O bolso do paulistano começou o ano mais apertado. Dados divulgados pela FecomercioSP indicam que o percentual de lares com algum tipo de dívida aumentou de 70%, em fevereiro, para 71,1%, em março.
Atualmente, a metrópole contabiliza cerca de 3,2 milhões de famílias endividadas. Já a inadimplência avançou, atingindo 20,9% da população, somando 940 mil lares no vermelho.

Crédito caro pesa mais no bolso
O cartão de crédito continua sendo o principal responsável pelo endividamento, concentrando a maior parte das dívidas das famílias paulistanas (79,3%). Além dele, aparecem o financiamento imobiliário (16%), o crédito pessoal (12,3%) e o financiamento de veículos (10,5%). Já o crédito consignado alcançou o maior patamar desde outubro de 2024, atingindo 5,8%.
Perfil dos endividados
O nível de inadimplência possuiu crescimento registrado em todas as faixas de renda. No grupo de menor renda, a inadimplência passou de 25,2% para 25,6%. Já no grupo de maior renda, a taxa aumentou de 8,6% para 9,2%.
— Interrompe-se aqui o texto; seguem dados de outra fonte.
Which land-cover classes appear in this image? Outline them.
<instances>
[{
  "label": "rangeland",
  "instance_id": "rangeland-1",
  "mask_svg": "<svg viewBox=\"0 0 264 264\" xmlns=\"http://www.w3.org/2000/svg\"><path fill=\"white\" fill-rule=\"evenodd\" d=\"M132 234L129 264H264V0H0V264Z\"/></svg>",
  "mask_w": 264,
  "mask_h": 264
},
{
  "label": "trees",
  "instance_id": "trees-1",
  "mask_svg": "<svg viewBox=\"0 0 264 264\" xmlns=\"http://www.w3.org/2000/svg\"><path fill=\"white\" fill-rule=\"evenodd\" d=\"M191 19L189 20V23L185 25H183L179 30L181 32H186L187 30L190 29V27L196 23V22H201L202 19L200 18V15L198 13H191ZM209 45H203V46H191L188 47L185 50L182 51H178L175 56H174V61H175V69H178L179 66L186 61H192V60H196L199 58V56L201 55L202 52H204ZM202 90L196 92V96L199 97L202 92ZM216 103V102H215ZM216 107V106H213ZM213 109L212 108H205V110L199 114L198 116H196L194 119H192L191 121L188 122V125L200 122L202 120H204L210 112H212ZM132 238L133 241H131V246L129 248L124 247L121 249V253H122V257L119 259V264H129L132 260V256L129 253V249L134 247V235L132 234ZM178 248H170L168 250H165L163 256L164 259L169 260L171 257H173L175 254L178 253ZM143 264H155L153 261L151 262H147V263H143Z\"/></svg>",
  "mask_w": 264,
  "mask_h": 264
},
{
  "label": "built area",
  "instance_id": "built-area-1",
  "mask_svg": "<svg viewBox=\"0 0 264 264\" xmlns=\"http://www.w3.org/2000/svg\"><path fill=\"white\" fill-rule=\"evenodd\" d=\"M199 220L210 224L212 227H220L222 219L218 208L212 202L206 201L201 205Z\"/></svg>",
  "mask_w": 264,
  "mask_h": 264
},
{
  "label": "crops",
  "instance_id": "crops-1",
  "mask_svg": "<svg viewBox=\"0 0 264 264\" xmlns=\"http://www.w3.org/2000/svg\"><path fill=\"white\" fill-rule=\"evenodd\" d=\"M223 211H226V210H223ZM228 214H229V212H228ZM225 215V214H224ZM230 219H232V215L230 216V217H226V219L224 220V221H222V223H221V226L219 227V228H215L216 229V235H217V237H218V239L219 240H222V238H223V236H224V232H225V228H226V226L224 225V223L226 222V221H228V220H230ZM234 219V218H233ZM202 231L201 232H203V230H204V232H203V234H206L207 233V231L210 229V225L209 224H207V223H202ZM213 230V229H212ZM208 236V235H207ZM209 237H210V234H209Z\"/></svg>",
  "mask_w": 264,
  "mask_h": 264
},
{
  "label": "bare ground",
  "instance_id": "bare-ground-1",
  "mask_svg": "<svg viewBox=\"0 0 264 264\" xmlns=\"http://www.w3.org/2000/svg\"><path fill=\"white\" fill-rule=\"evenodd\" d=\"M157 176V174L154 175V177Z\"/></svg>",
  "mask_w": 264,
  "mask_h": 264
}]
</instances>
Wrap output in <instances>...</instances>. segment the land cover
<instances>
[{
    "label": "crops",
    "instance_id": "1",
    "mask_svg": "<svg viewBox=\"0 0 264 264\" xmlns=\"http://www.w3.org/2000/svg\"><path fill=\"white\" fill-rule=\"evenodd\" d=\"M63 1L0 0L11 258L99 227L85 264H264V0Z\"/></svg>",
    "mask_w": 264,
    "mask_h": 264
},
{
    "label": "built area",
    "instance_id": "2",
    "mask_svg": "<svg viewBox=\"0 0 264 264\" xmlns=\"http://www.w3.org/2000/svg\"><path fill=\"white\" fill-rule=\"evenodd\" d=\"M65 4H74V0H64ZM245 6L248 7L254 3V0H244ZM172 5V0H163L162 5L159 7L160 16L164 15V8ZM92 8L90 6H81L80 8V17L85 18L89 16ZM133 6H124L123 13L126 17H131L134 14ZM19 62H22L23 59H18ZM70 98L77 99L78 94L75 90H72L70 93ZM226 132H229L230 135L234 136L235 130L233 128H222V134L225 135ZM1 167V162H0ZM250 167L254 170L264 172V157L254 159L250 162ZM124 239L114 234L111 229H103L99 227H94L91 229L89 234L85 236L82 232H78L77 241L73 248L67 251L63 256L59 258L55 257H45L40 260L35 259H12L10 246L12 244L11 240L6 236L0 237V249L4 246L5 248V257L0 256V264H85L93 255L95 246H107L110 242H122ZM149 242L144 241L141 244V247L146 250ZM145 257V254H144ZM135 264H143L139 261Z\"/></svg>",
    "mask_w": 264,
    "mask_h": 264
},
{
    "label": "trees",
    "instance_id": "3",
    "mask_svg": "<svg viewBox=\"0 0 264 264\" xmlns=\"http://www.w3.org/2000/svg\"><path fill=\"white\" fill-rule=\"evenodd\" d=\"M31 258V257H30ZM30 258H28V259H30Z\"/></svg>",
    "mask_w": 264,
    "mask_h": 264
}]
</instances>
Em relação ao nível de endividamento, a proporção entre as famílias com renda inferior a dez salários mínimos atingiu 74,5%, enquanto entre aquelas com rendimentos superiores foi de 61,3%. Os índices registrados foram maiores que os de fevereiro em ambos os grupos (73,5% e 59,8%, respectivamente) e em março de 2025 (73,3% e 57,2%).
Tempo médio das dívidas
Apesar do aumento no número de devedores, a FecomercioSP aponta um dado que chama a atenção: a parcela da renda comprometida com dívidas caiu para 26,7%, um dos patamares mais baixos da série histórica. Outro dado que indica maior prudência dos devedores é o recuo no tempo médio de comprometimento com a dívida, que baixou de 7 para 6,8 meses.
Intenção de serviços
Também aumentou a quantidade de famílias que pretendem recorrer a crédito ou financiamento nos próximos três meses, passando de 10,8% para 11,4%. Entre elas, 83% declararam que devem utilizar os recursos para consumo e aquisições, frente a 81,2% no período anterior.
O PIX continua sendo a modalidade considerada mais vantajosa, com 29,7%. Em seguida, surge o cartão de crédito parcelado, com 23,6%.
Impacto natalino
A FecomercioSP destacou ainda a queda no primeiro e o crescimento no segundo, o que pode indicar menor disponibilidade de saldo em conta para compras e maior necessidade de utilização de crédito. Com o término do período natalino e das promoções de início de ano, fase em que os varejistas estimularam pagamentos via PIX com descontos atrativos, os padrões de uso de crédito e dinheiro tendem a se readequar, contribuindo para explicar esse comportamento.